Solution architecture

With the Product Information Management for Retailers solution, internal and external collaborative processes are linked throughout the operations of an enterprise. It provides the platform, connectors, and tools to integrate applications, data models, and process workflows, creating a more efficient, uniform, and responsive business environment, both within the enterprise and between the enterprise and its trading partners. The architecture is based on layers of functionality listed below in order from top-most layer to bottom-most layer:
Solution Studio layer
This top-most layer contains tools such as the System Manager, Business Object Designer, Process Designer, Map Designer, and Relationship Designer.
Industry Libraries layer
This layer contains the IBM® WebSphere® Business Integration Collaborations for Product Information Management and IBM WebSphere Business Integration Collaborations for Retail Message Manager.
Runtime Solutions layer
Controlled within this layer are B2B integration, user experience integration, process choreography, application and information integration, and the interaction of logical components in any particular solution deployment (through the integration hub).
Common Solution and Integration Services layer
Controlled within this layer are the directory, security, messaging, audit log, exception, process management, portal, and gateway.
WebSphere Platform layer
This layer holds WebSphere Application Server, WebSphere MQ, the database, and WebSphere MQ Workflow.
Infrastructure layer
This layer's information is hosted in data centers (network, operating system, hardware).

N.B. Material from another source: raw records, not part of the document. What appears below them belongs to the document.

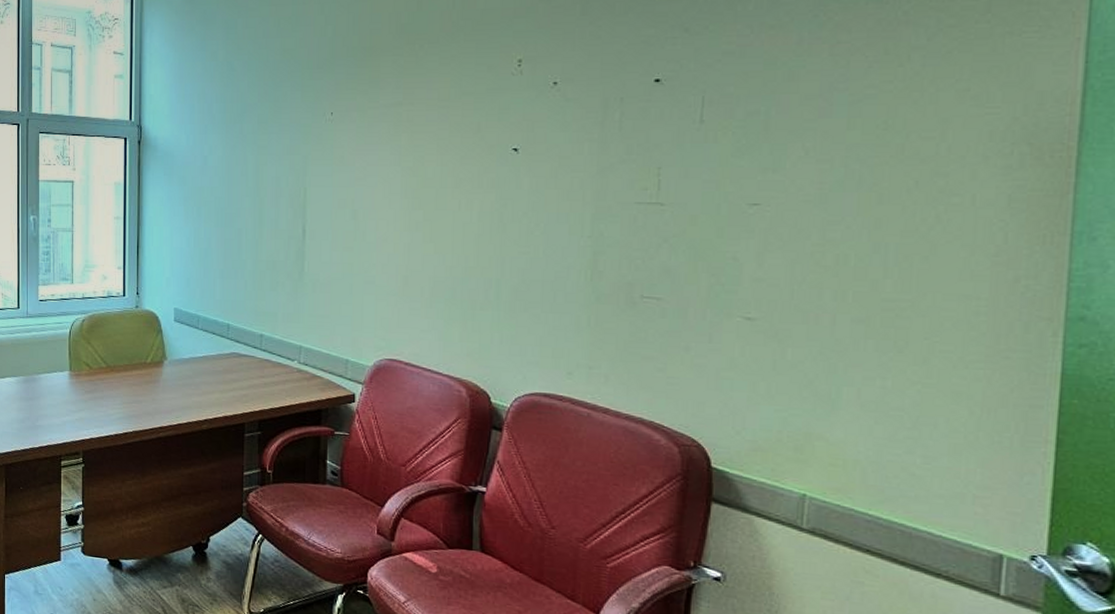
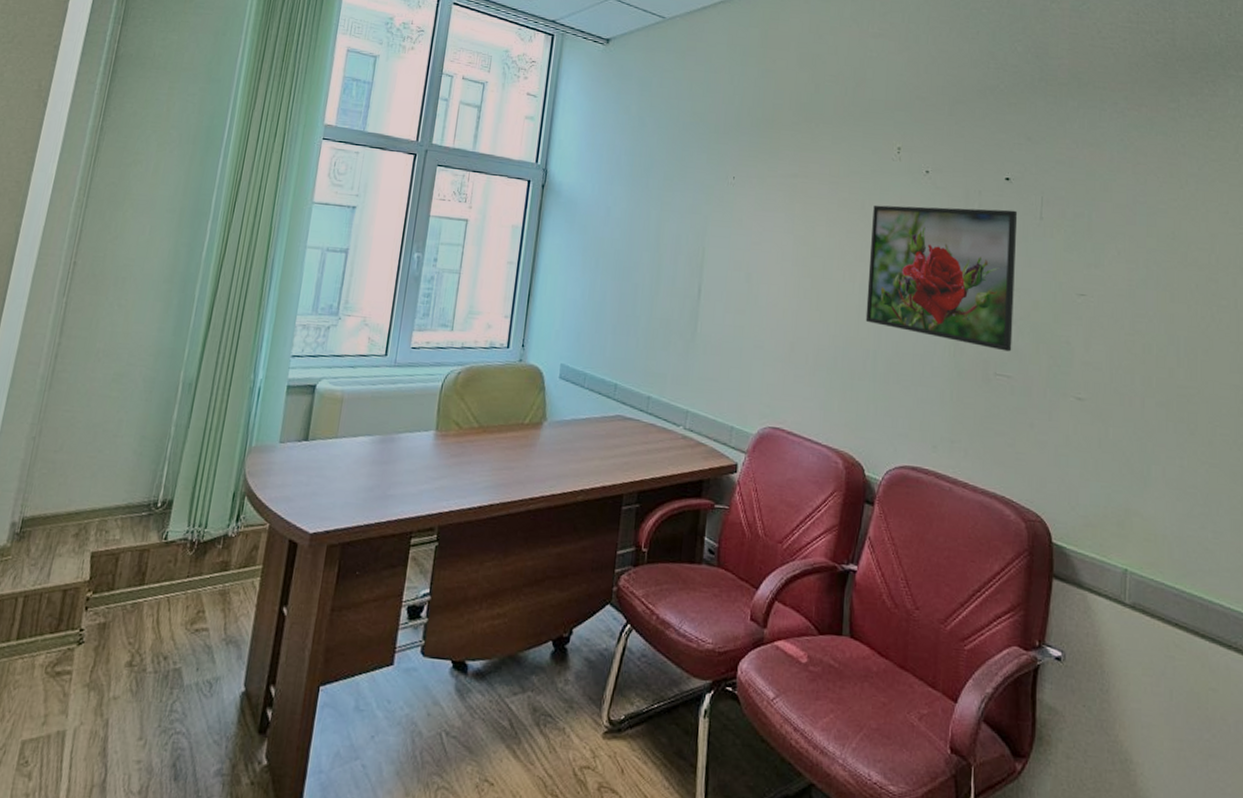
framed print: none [486,116,671,272] -> present [865,205,1018,352]

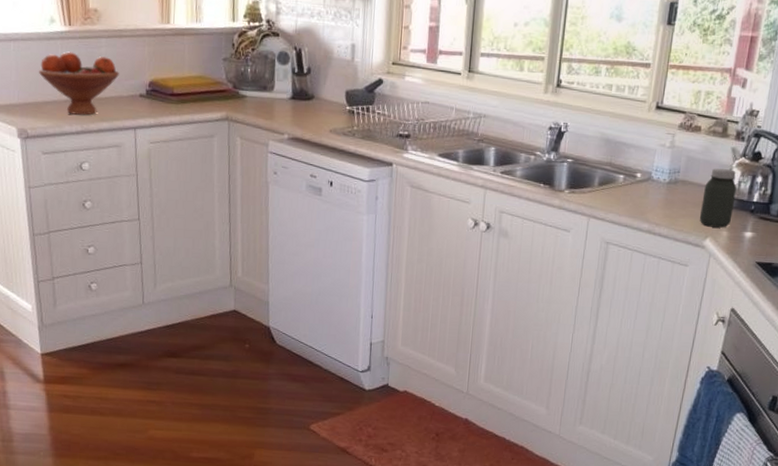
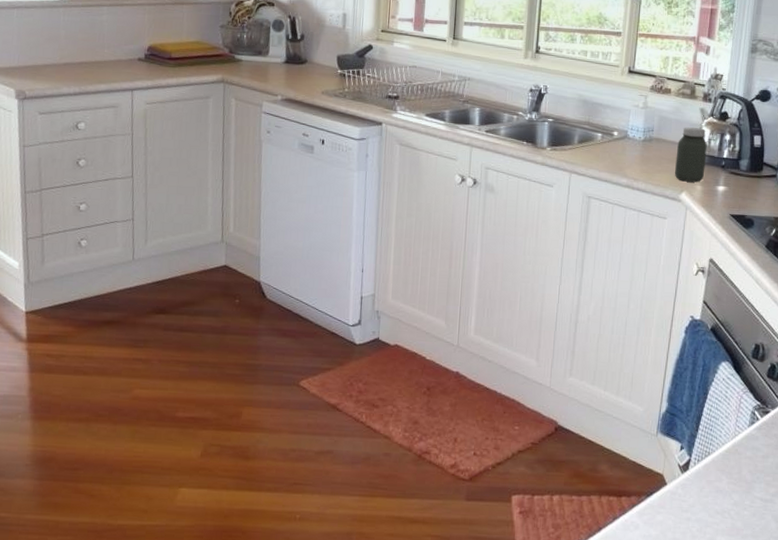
fruit bowl: present [39,51,119,115] -> none [40,18,119,78]

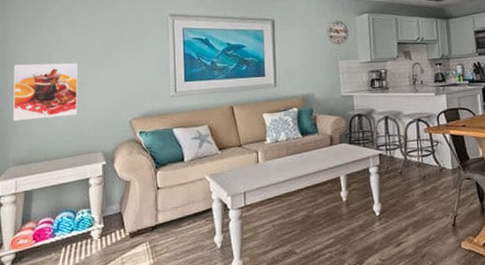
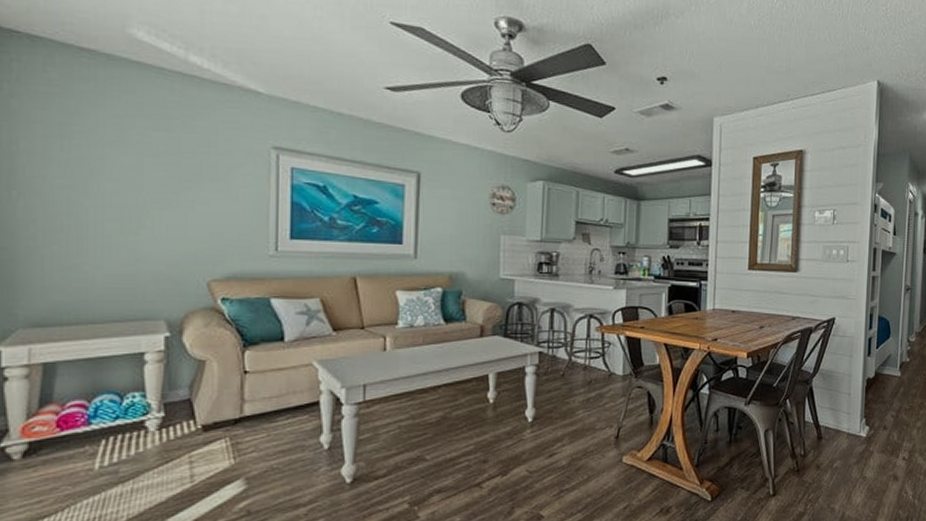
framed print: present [13,63,78,121] -> none [25,188,130,268]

The Solution Studio provides a common build environment for applications and solutions. The artifacts that make up the Product Information Management for Retailers solution within the Industry Libraries layer consist of collaboration templates, IBM WebSphere application adapters, message sets, and business objects. The collaboration templates are built on Runtime Solutions layer components, including the integration hub, in any particular solution deployment. In this architecture, the ICI layer (contained within Common Solution and Integration Services) provides the connection between the business process definitions, located within the Runtime Solutions layer, and the WebSphere platform and existing infrastructure, which hold the business functions operating on legacy systems.

ICI executes the state transitions, required by Process Integration (contained within the Runtime Solutions layer) to traverse the business processes that drive the integration architecture, in a way that allows these business processes to be reused. The primary goal of ICI is to provide loose coupling of the business functions to the business process so that either or both can be independently enhanced over time.

To achieve this goal, ICI must provide message routing and transformation services against a granular set of messages in the particular message model utilized between PI and ICI. This approach ensures that the interactions that leverage the coupling of the functions and the navigation are a normalized implementation of the message vocabulary, and as such, are independent of the systems providing the functions. By taking this approach, systems can be integrated without needing to be continually adjusted as other aspects of the topology are changed. This approach also simplifies the architecture because it positions all process choreography within the PI layer, so that it reflects all aspects of the business process.

Process integration requirements involving only automated processing are addressed using IBM integration technology in the form of layered collaboration templates, which are discussed in detail in the section Collaboration templates.